BEGIN

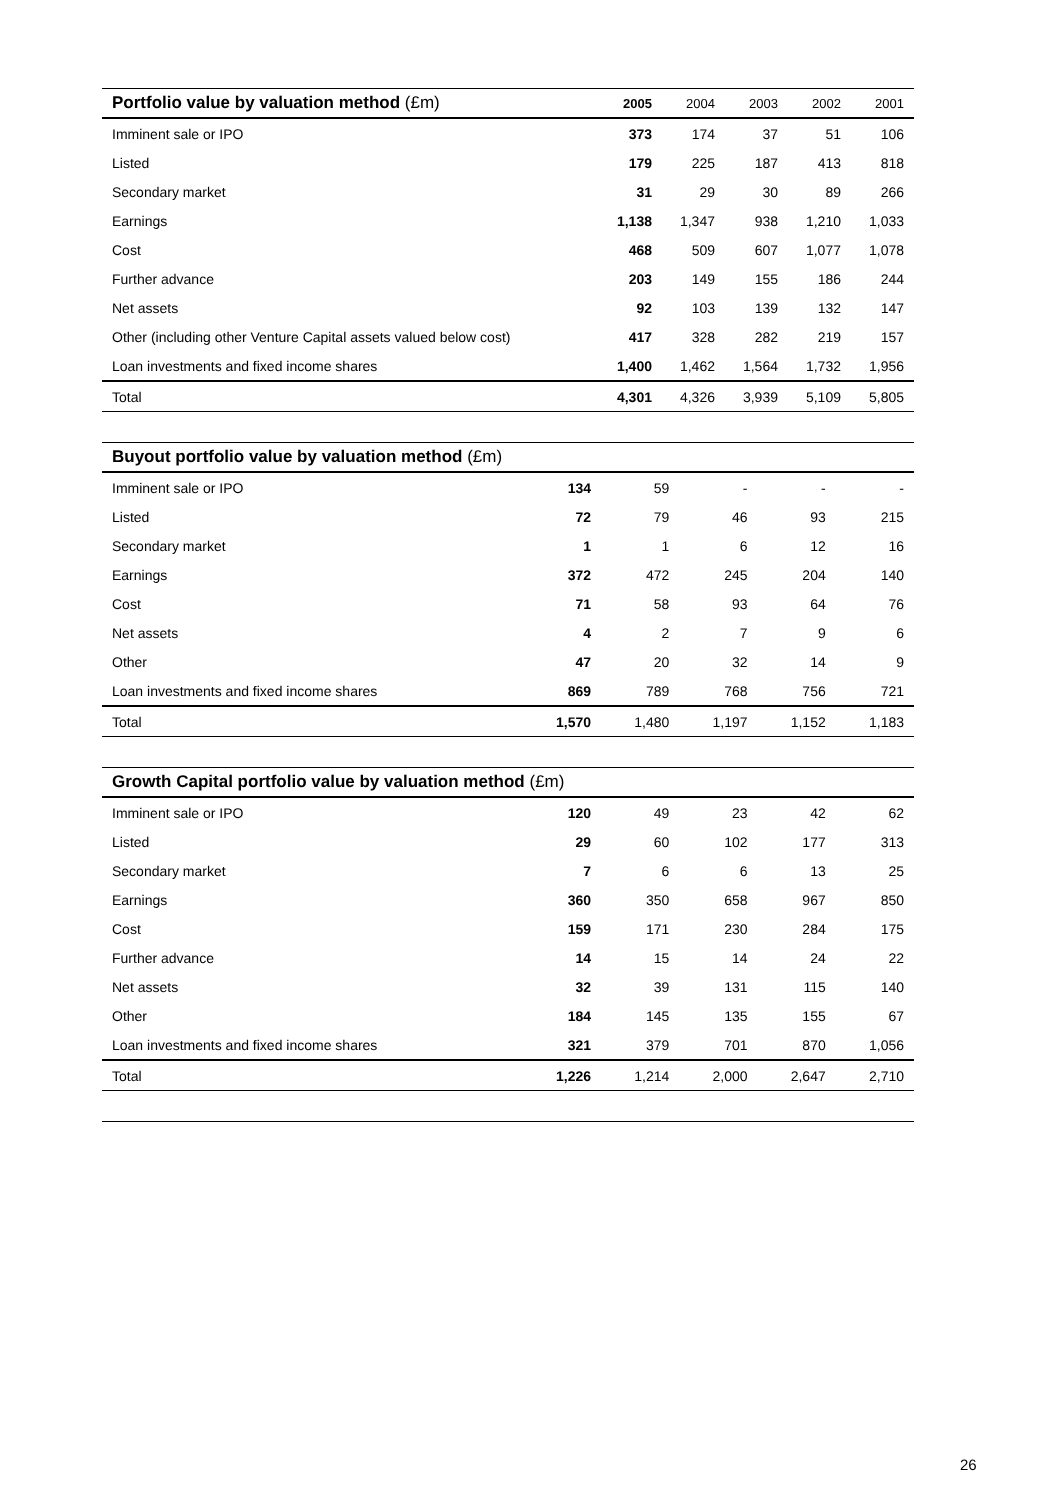| Portfolio value by valuation method (£m) | 2005 | 2004 | 2003 | 2002 | 2001 |
| --- | --- | --- | --- | --- | --- |
| Imminent sale or IPO | 373 | 174 | 37 | 51 | 106 |
| Listed | 179 | 225 | 187 | 413 | 818 |
| Secondary market | 31 | 29 | 30 | 89 | 266 |
| Earnings | 1,138 | 1,347 | 938 | 1,210 | 1,033 |
| Cost | 468 | 509 | 607 | 1,077 | 1,078 |
| Further advance | 203 | 149 | 155 | 186 | 244 |
| Net assets | 92 | 103 | 139 | 132 | 147 |
| Other (including other Venture Capital assets valued below cost) | 417 | 328 | 282 | 219 | 157 |
| Loan investments and fixed income shares | 1,400 | 1,462 | 1,564 | 1,732 | 1,956 |
| Total | 4,301 | 4,326 | 3,939 | 5,109 | 5,805 |
| Buyout portfolio value by valuation method (£m) | | | | | |
| --- | --- | --- | --- | --- | --- |
| Imminent sale or IPO | 134 | 59 | - | - | - |
| Listed | 72 | 79 | 46 | 93 | 215 |
| Secondary market | 1 | 1 | 6 | 12 | 16 |
| Earnings | 372 | 472 | 245 | 204 | 140 |
| Cost | 71 | 58 | 93 | 64 | 76 |
| Net assets | 4 | 2 | 7 | 9 | 6 |
| Other | 47 | 20 | 32 | 14 | 9 |
| Loan investments and fixed income shares | 869 | 789 | 768 | 756 | 721 |
| Total | 1,570 | 1,480 | 1,197 | 1,152 | 1,183 |
| Growth Capital portfolio value by valuation method (£m) | | | | | |
| --- | --- | --- | --- | --- | --- |
| Imminent sale or IPO | 120 | 49 | 23 | 42 | 62 |
| Listed | 29 | 60 | 102 | 177 | 313 |
| Secondary market | 7 | 6 | 6 | 13 | 25 |
| Earnings | 360 | 350 | 658 | 967 | 850 |
| Cost | 159 | 171 | 230 | 284 | 175 |
| Further advance | 14 | 15 | 14 | 24 | 22 |
| Net assets | 32 | 39 | 131 | 115 | 140 |
| Other | 184 | 145 | 135 | 155 | 67 |
| Loan investments and fixed income shares | 321 | 379 | 701 | 870 | 1,056 |
| Total | 1,226 | 1,214 | 2,000 | 2,647 | 2,710 |
26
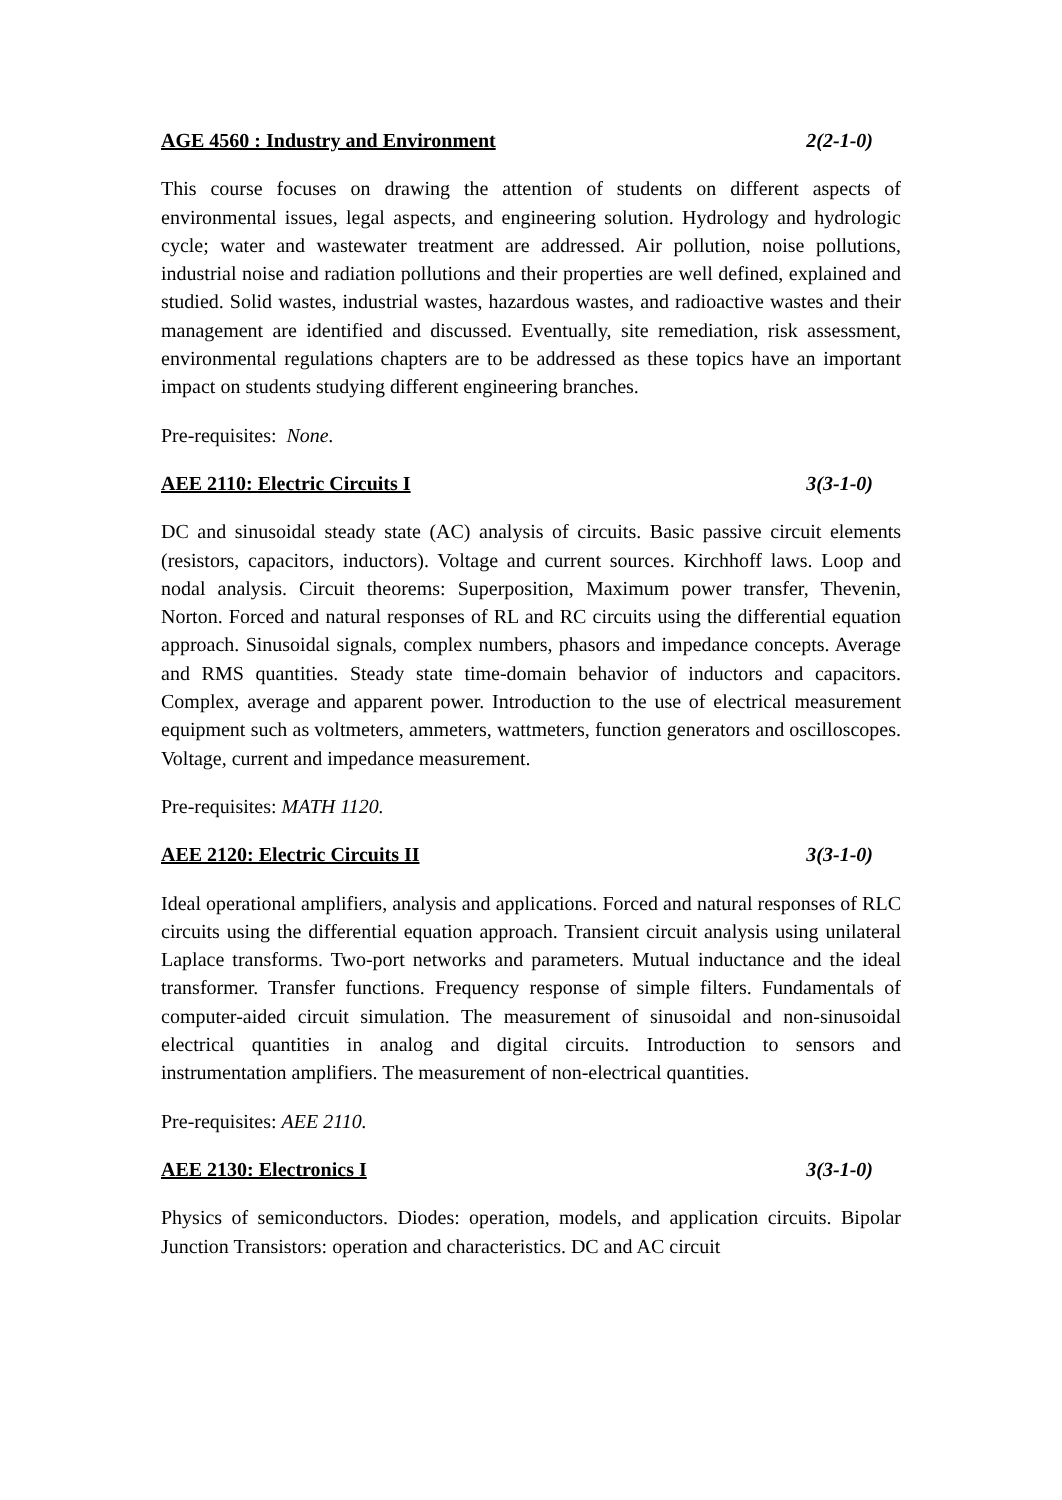AGE 4560 : Industry and Environment 2(2-1-0)
This course focuses on drawing the attention of students on different aspects of environmental issues, legal aspects, and engineering solution. Hydrology and hydrologic cycle; water and wastewater treatment are addressed. Air pollution, noise pollutions, industrial noise and radiation pollutions and their properties are well defined, explained and studied. Solid wastes, industrial wastes, hazardous wastes, and radioactive wastes and their management are identified and discussed. Eventually, site remediation, risk assessment, environmental regulations chapters are to be addressed as these topics have an important impact on students studying different engineering branches.
Pre-requisites: None.
AEE 2110: Electric Circuits I 3(3-1-0)
DC and sinusoidal steady state (AC) analysis of circuits. Basic passive circuit elements (resistors, capacitors, inductors). Voltage and current sources. Kirchhoff laws. Loop and nodal analysis. Circuit theorems: Superposition, Maximum power transfer, Thevenin, Norton. Forced and natural responses of RL and RC circuits using the differential equation approach. Sinusoidal signals, complex numbers, phasors and impedance concepts. Average and RMS quantities. Steady state time-domain behavior of inductors and capacitors. Complex, average and apparent power. Introduction to the use of electrical measurement equipment such as voltmeters, ammeters, wattmeters, function generators and oscilloscopes. Voltage, current and impedance measurement.
Pre-requisites: MATH 1120.
AEE 2120: Electric Circuits II 3(3-1-0)
Ideal operational amplifiers, analysis and applications. Forced and natural responses of RLC circuits using the differential equation approach. Transient circuit analysis using unilateral Laplace transforms. Two-port networks and parameters. Mutual inductance and the ideal transformer. Transfer functions. Frequency response of simple filters. Fundamentals of computer-aided circuit simulation. The measurement of sinusoidal and non-sinusoidal electrical quantities in analog and digital circuits. Introduction to sensors and instrumentation amplifiers. The measurement of non-electrical quantities.
Pre-requisites: AEE 2110.
AEE 2130: Electronics I 3(3-1-0)
Physics of semiconductors. Diodes: operation, models, and application circuits. Bipolar Junction Transistors: operation and characteristics. DC and AC circuit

END

Work instruction:
Give back exactly the lines from the one containing "AEE 2130: Electronics I 3(3-1-0)" through the end of the listing above, with both ends included and nothing added.

Exercise result:
AEE 2130: Electronics I 3(3-1-0)
Physics of semiconductors. Diodes: operation, models, and application circuits. Bipolar Junction Transistors: operation and characteristics. DC and AC circuit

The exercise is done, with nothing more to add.